• **WORK INSTRUCTION**
Can you print every line of the extracted page text data below exactly, leaving the pictures out of your answer?

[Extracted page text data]
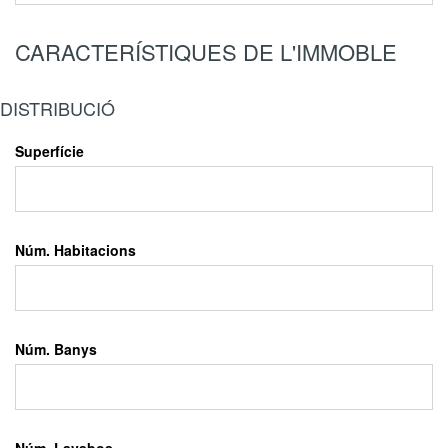
CARACTERÍSTIQUES DE L'IMMOBLE
DISTRIBUCIÓ
Superfície
Núm. Habitacions
Núm. Banys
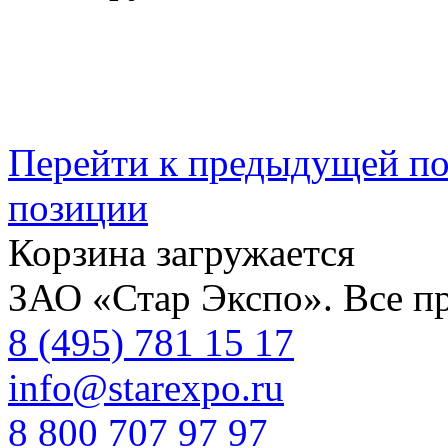
Перейти к предыдущей п
позиции
Корзина загружается
ЗАО «Стар Экспо». Все п
8 (495) 781 15 17
info@starexpo.ru
8 800 707 97 97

• **RESULT OF THE EXERCISE**
CARACTERÍSTIQUES DE L'IMMOBLE
DISTRIBUCIÓ
Superfície
Núm. Habitacions
Núm. Banys
Перейти к предыдущей п
позиции
Корзина загружается
ЗАО «Стар Экспо». Все п
8 (495) 781 15 17
info@starexpo.ru
8 800 707 97 97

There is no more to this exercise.